* _KUTIPAN DOKUMEN_
++++++

Ia juga memastikan semua Warga Negara Indonesia (WNI) yang berada di Sudan terpantau aman. Meski begitu, KBRI meminta WNI tetap tenang dan meningkatkan kewaspadaan serta komunikasi dengan KBRI.
WNI di Sudan, khususnya di Khartoum, kata dia, tidak merasakan ancaman serius. Begitu juga di wilayah Darfur di mana terdapat personil TNI dan Polri yang menjadi peacekeepers di bawah UNAMID. "Di sini tidak semencekam seperti diberitakan media di luar Sudan, walau kita tetap tenang, tidak menganggap remeh serta tetap meningkatkan kewaspadaan dan koordinasi," ujar Rossalis.
Karena itu, KBRI sejak 15 April 2019 memberlakukan Siaga 3. Siaga satu itu ditandai dengan diputusnya sejumlah kebutuhan seperti listrik dan pasokan BBM. "Tapi saat ini masih langka jadi kami memberlakukan Siaga 3. Sekarang tidak ada kelangkaan BMM lagi karena adanya bantuan dari negara negara sahabat Sudan seperti Arab Saudi dan Uni Emirat Arab,” ucap dia.
Karena belum sepenuhnya normal, KBRI mengimbau agar WNI tidak keluar pada malam hari dan tidak keluar sendiri. "Harus berkelompok. Jika tidak ada kepentingan mendesak, sebaiknya tetap tinggal di rumah. Soalnya di beberapa lokasi tertentu tingkat kejahatan agak meningkat," ujar Rossalis.
Apalagi saat ini jaringan internet masih diputus. Tapi wifi di Wisma Duta dan Kantor KBRI masih terakses. "Jadi para WNI kami fasilitasi bisa menggunakan jaringan internet untuk menghubungi keluarga di Indonesia," ucap dia.
Rossalis menceritakan, saat demonstrasi mulai pecah di Sudan, KBRI mengevakuasi WNI yang tinggal di daerah-daerah agak rawan ke dalam satu rumah. KBRI juga menyediakan safety house untuk menampung WNI. "Kebetulan kami juga menyiapkan safety house di Wisma KBRI, ada stok bahan bakar dan makanan sudah sekian minggu," kata dia.
Ia menuturkan, ada sekitar 1.300 WNI yang tinggal di Sudan, 1.150 di antaranya adalah mahasiswa yang belajar di universitas di Kota Khartoum dan Madani, sekitar tiga jam perjalanan darat dari Khartoum. "Semua 20 mahasiswa di Madani sudah kami evakuasi ke Khartoum," kata dia. Saat ini kehidupan di Sudan, kata dia, sudah baik. Sejumlah toko yang sebelumnya tutup sudah mulai buka, sehingga kebutuhan pokok, bahan bakar, dan air mineral sudah tercukupi.
Meski demikian, ia tidak menampik kabar jatuhnya korban ketika demonstrasi berlangsung. Rossalis mengaku mendapatkan kabar ada sekitar 40 sampai 50 korban jiwa di rumah sakit. Para korban ada yang tertembak. "Kabar lain menyebut ada 100 korban jiwa. Namun pihak tentara sudah membentuk tim investigasi dan sudah menahan beberapa oknum personel yang terlibat dalam aksi penembakan dan akan diproses secara hukum militer," kata Rossali.

++++++

Daftar yang diambil dari sebuah dataset
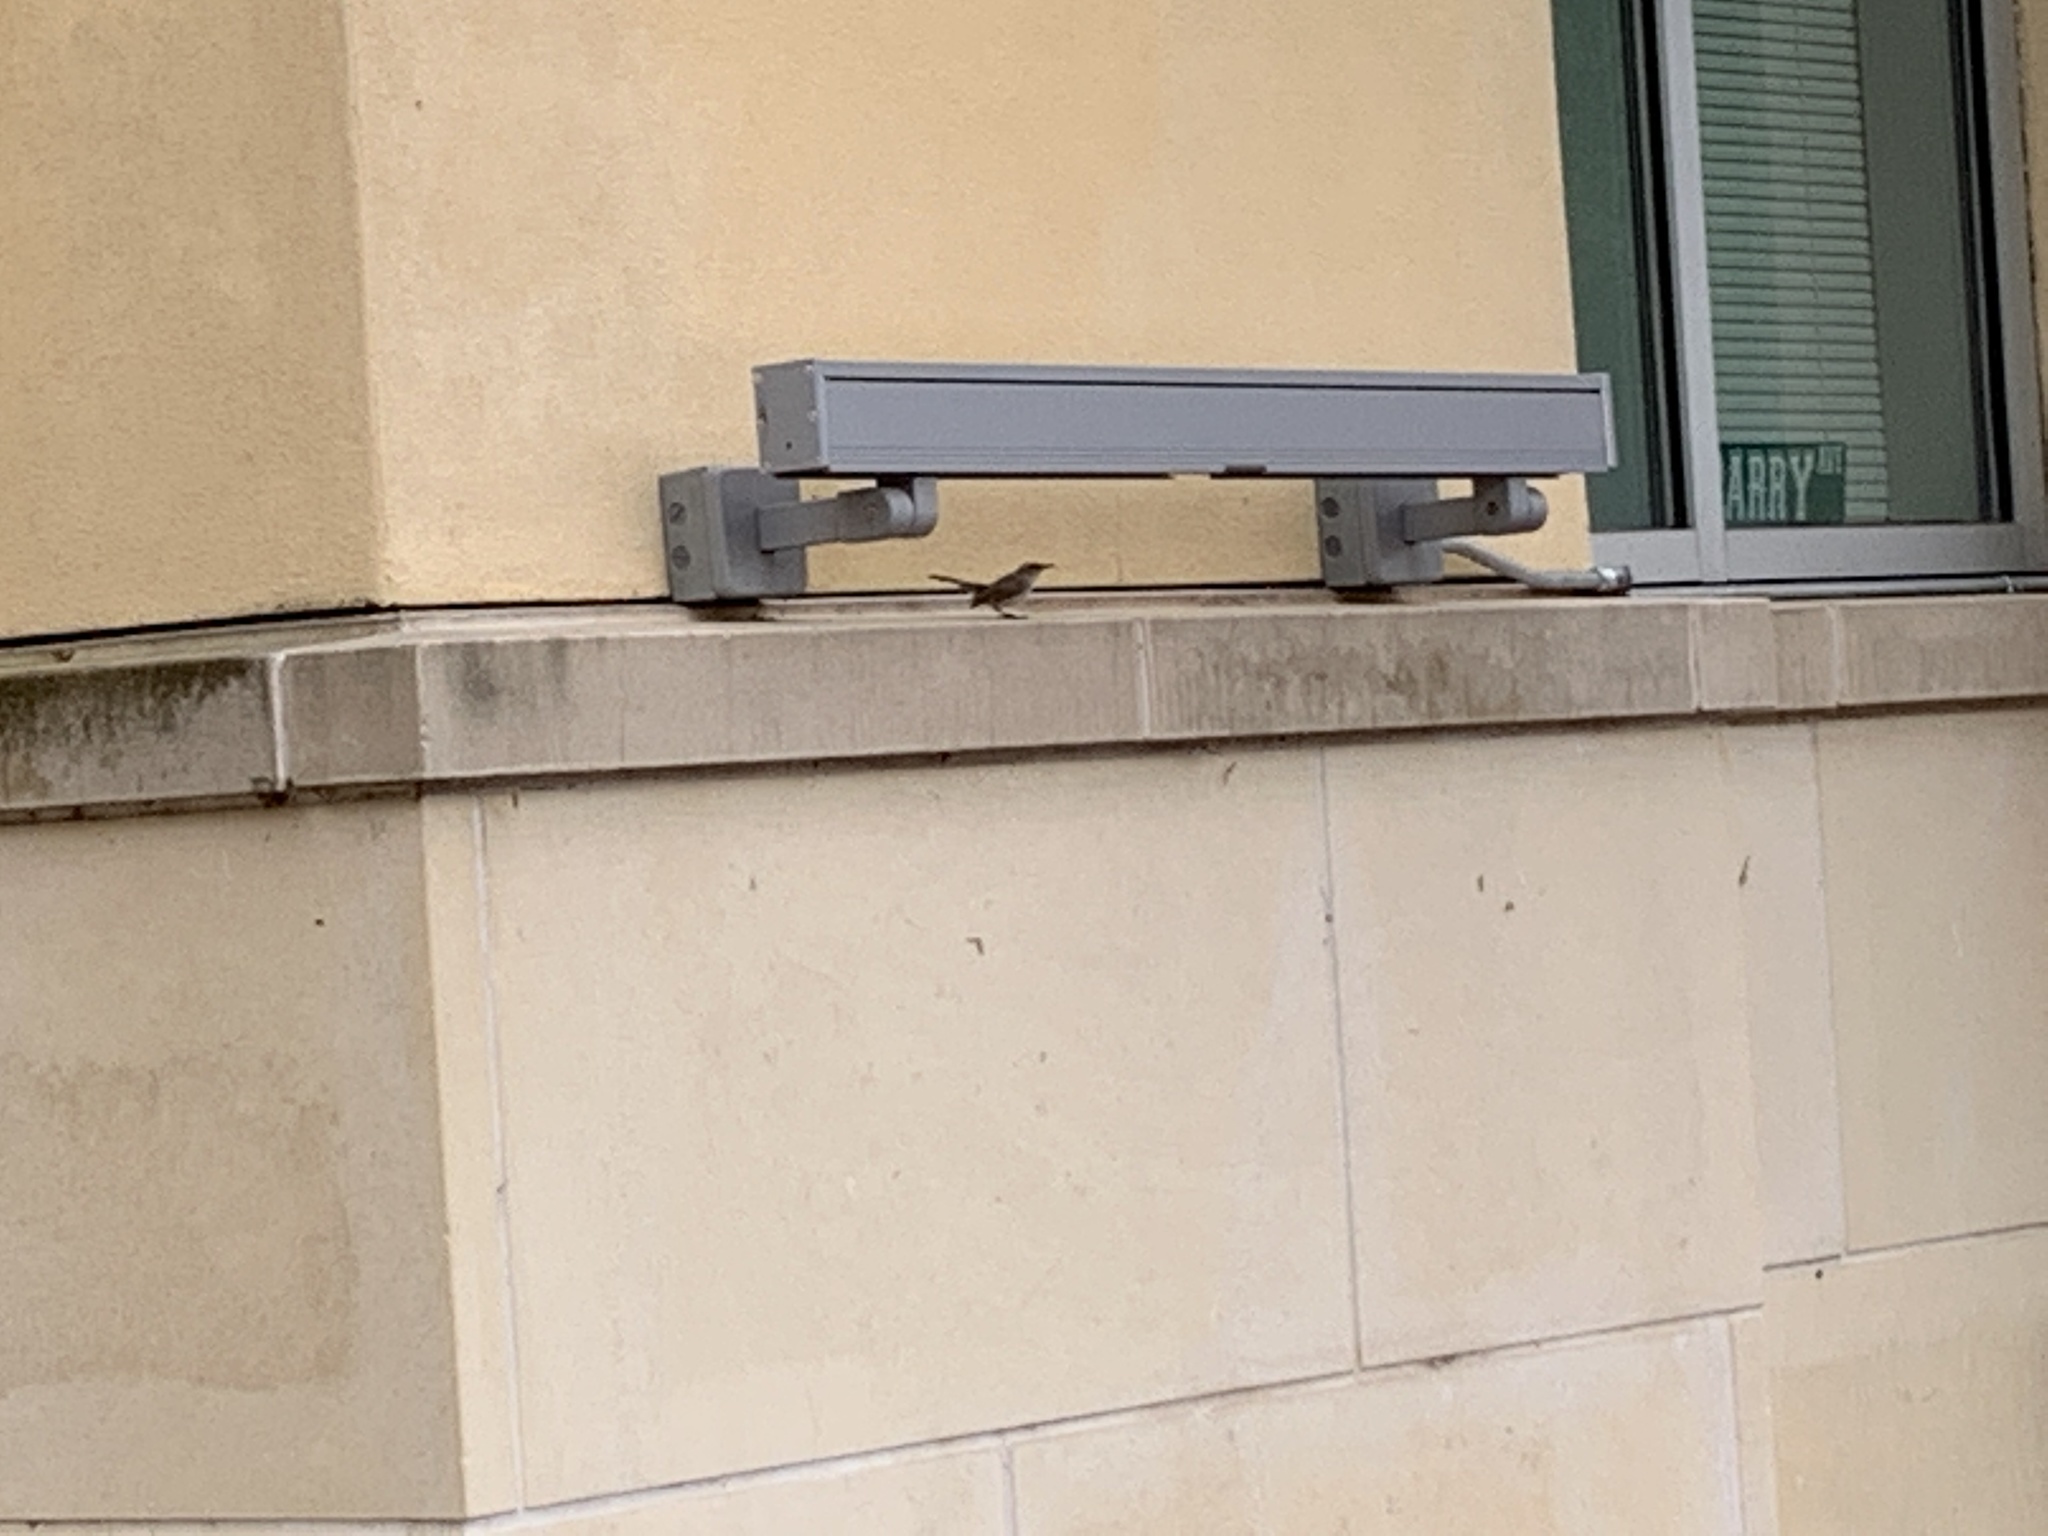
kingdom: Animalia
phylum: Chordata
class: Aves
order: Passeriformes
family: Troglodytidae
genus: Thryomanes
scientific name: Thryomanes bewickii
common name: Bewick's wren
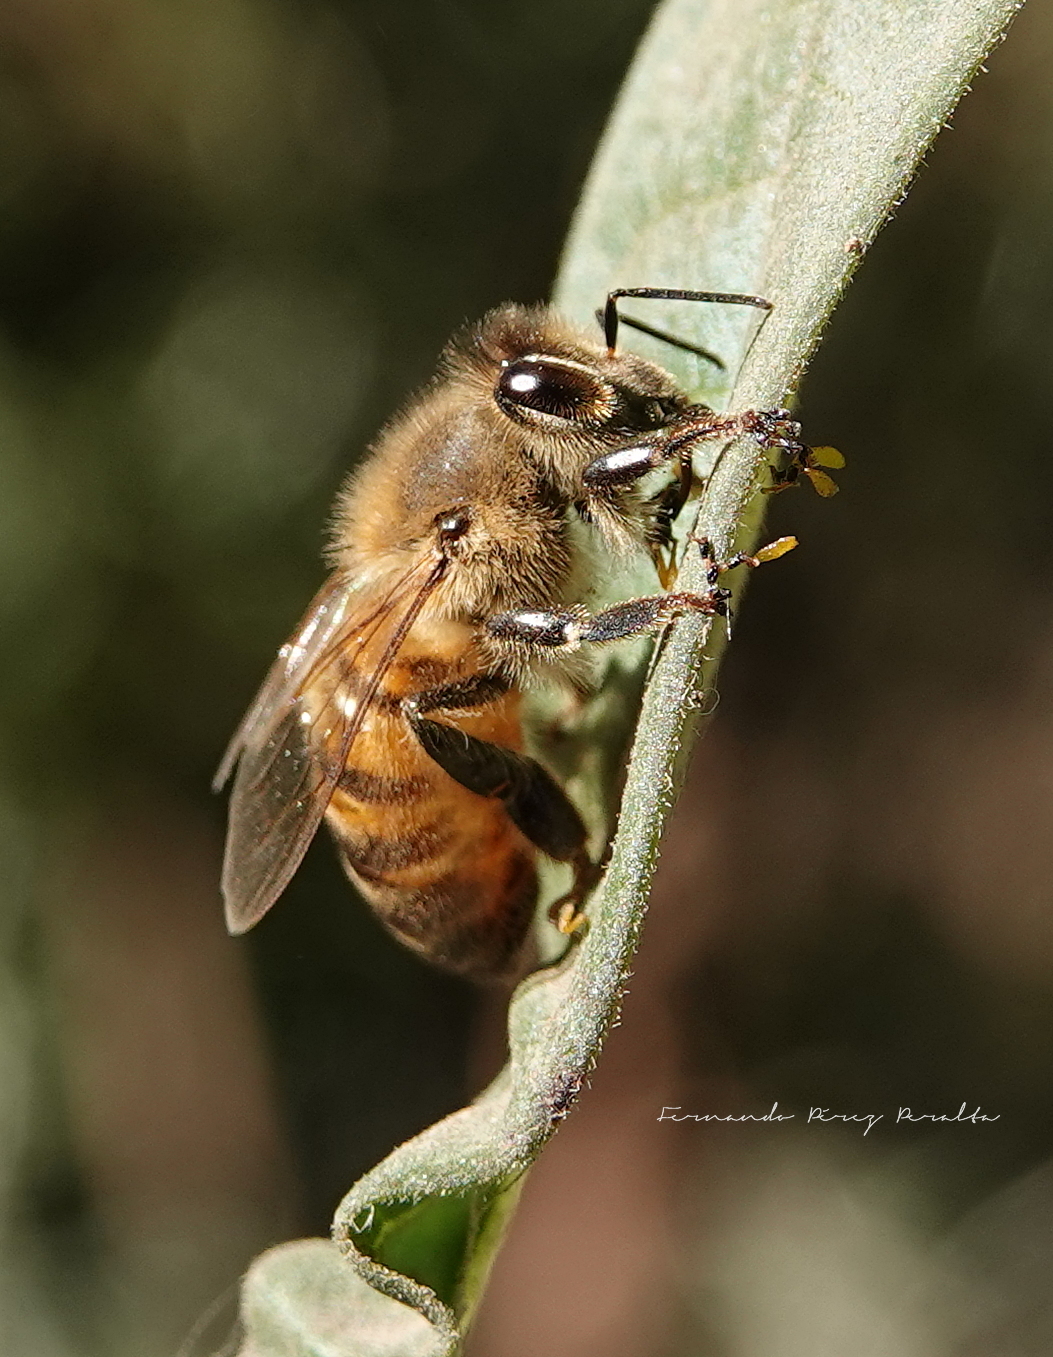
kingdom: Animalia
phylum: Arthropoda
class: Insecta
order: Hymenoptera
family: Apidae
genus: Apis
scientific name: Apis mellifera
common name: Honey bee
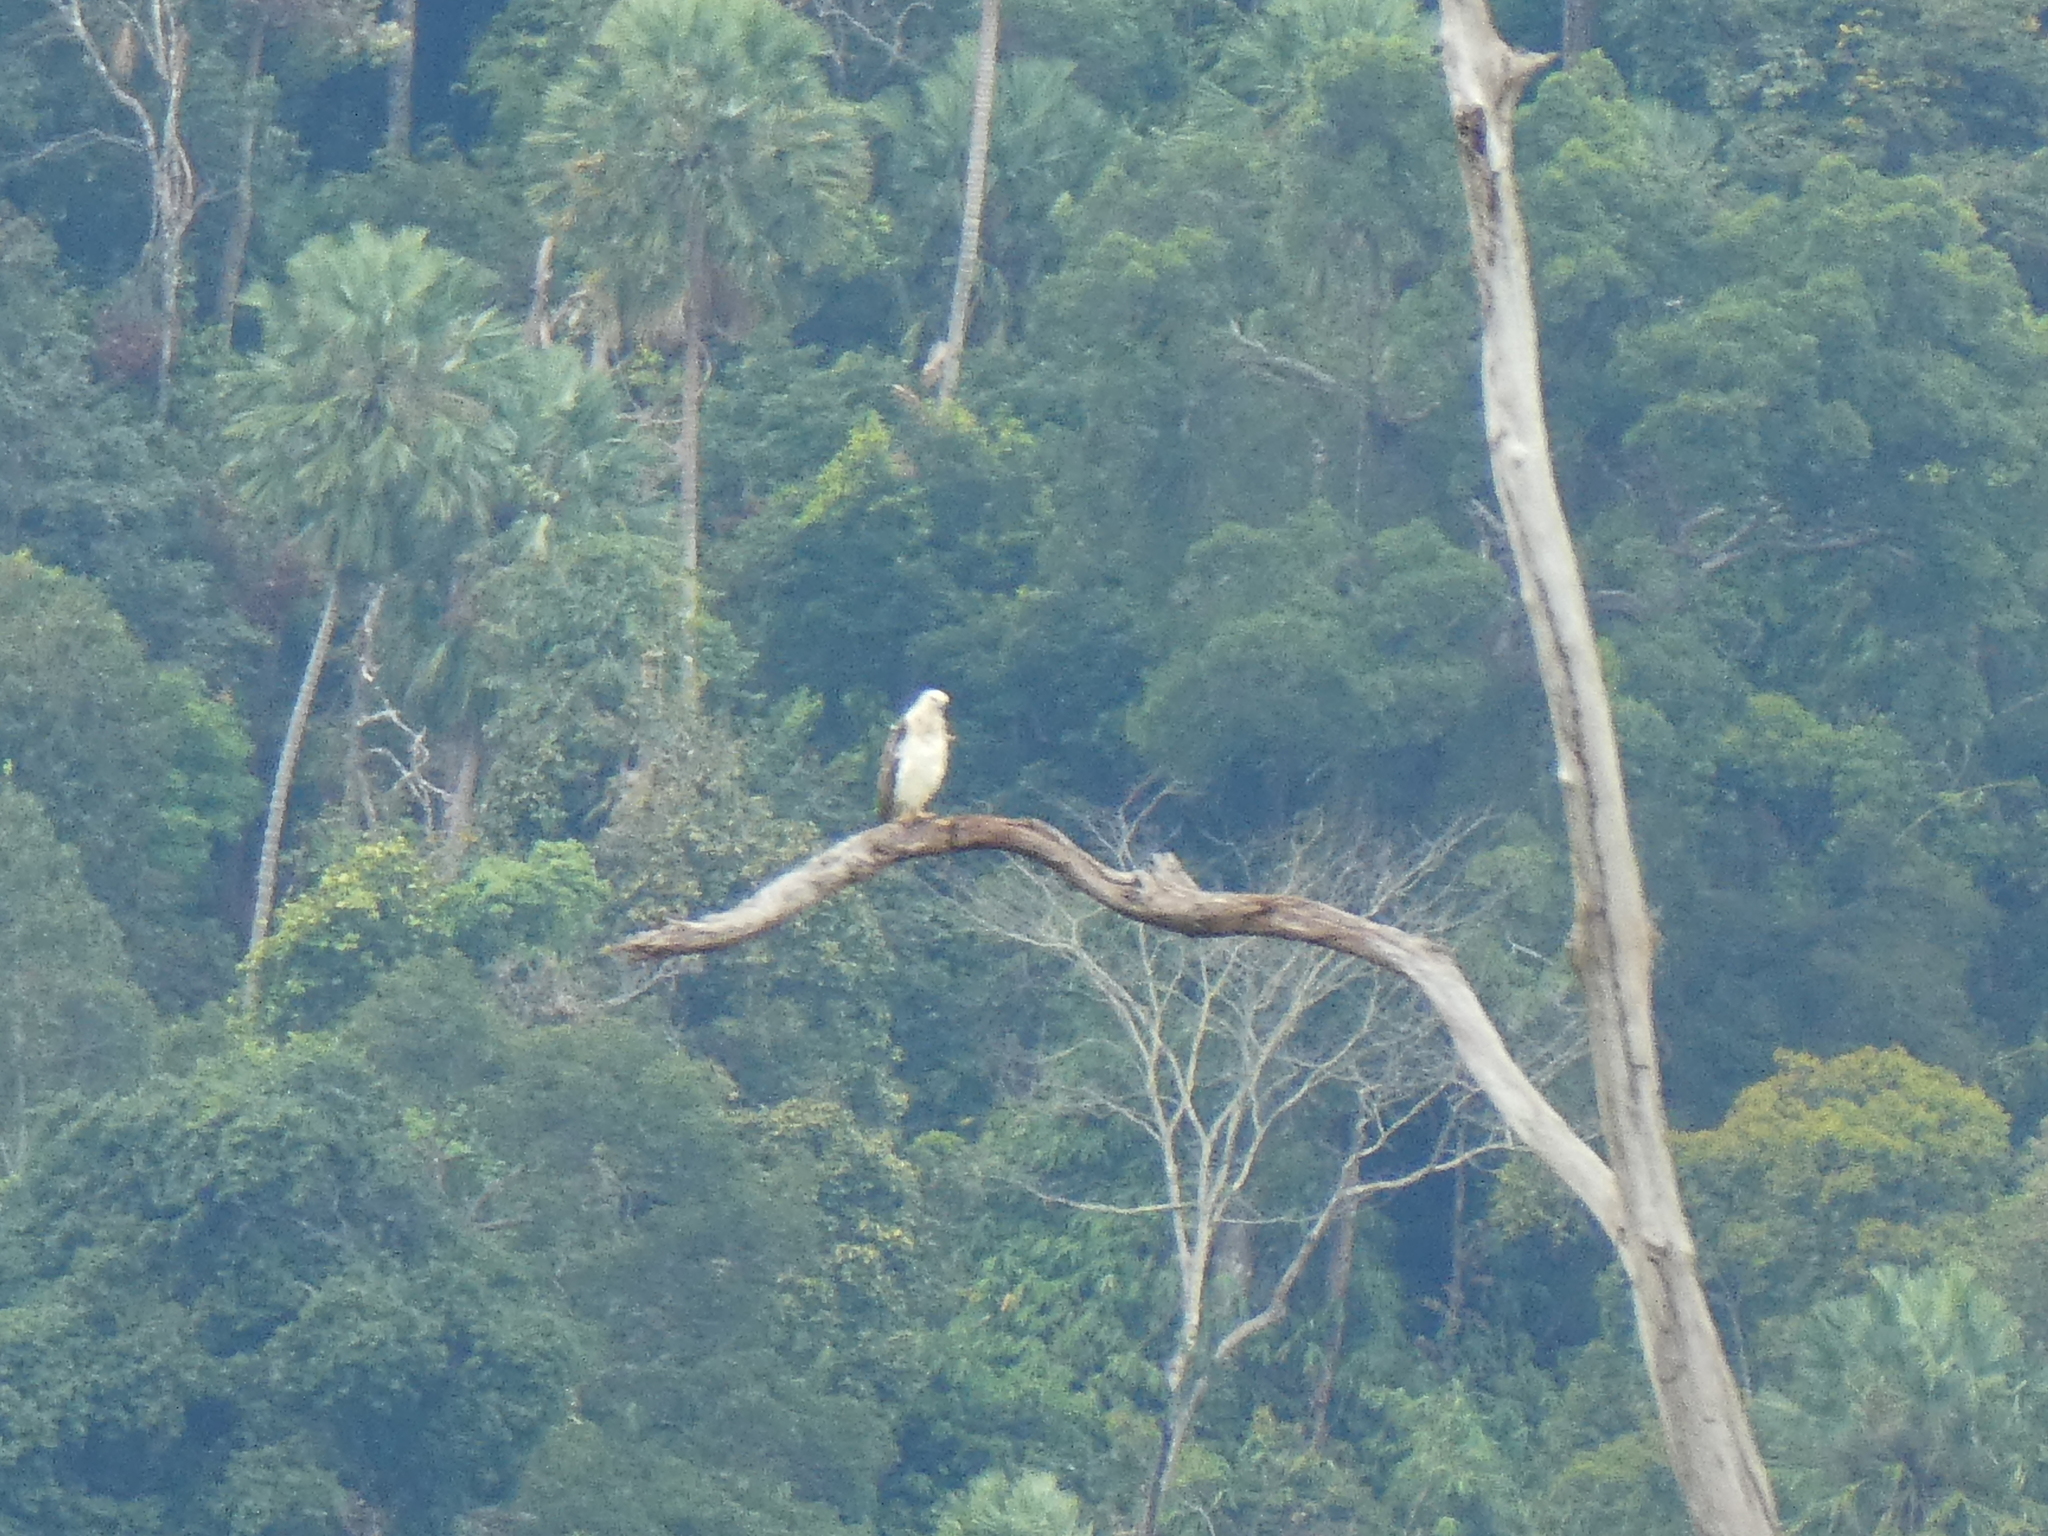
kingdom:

++++++

* _DAFTAR TUGAS_
1) Salin kembali bagian kutipan dokumen tentang WNI di Sudan mulai dari "Ia menuturkan, ada" sampai dengan "mineral sudah tercukupi.", lalu ganti setiap "mahasiswa" dengan "pelajar".
2) Jawablah pertanyaan berikut berdasarkan kutipan dokumen tentang WNI di Sudan.
(a) Sejak tanggal berapa KBRI memberlakukan Siaga 3?
(b) Di mana saja wifi masih dapat diakses?
(c) Berapa kira-kira jumlah WNI yang tinggal di Sudan?
3) Tentukan apakah setiap pernyataan berikut sesuai dengan kutipan dokumen tentang WNI di Sudan. Jawab ya atau tidak, lalu kutip kata-kata dari kutipan dokumen yang menjadi dasarnya.
(a) KBRI mengimbau WNI agar tidak keluar pada malam hari.
(b) Jaringan internet di Sudan sudah tersambung kembali.
(c) Madani berjarak sekitar satu jam perjalanan darat dari Khartoum.
Daftar tersebut tidak berkaitan dengan kutipan dokumen.

* _JAWABAN TIAP TUGAS_
1)
Ia menuturkan, ada sekitar 1.300 WNI yang tinggal di Sudan, 1.150 di antaranya adalah pelajar yang belajar di universitas di Kota Khartoum dan Madani, sekitar tiga jam perjalanan darat dari Khartoum. "Semua 20 pelajar di Madani sudah kami evakuasi ke Khartoum," kata dia. Saat ini kehidupan di Sudan, kata dia, sudah baik. Sejumlah toko yang sebelumnya tutup sudah mulai buka, sehingga kebutuhan pokok, bahan bakar, dan air mineral sudah tercukupi.

2)
(a) Sejak 15 April 2019.
(b) Di Wisma Duta dan Kantor KBRI.
(c) Sekitar 1.300 orang.

3)
(a) Ya: "KBRI mengimbau agar WNI tidak keluar pada malam hari dan tidak keluar sendiri"
(b) Tidak: "Apalagi saat ini jaringan internet masih diputus."
(c) Tidak: "sekitar tiga jam perjalanan darat dari Khartoum"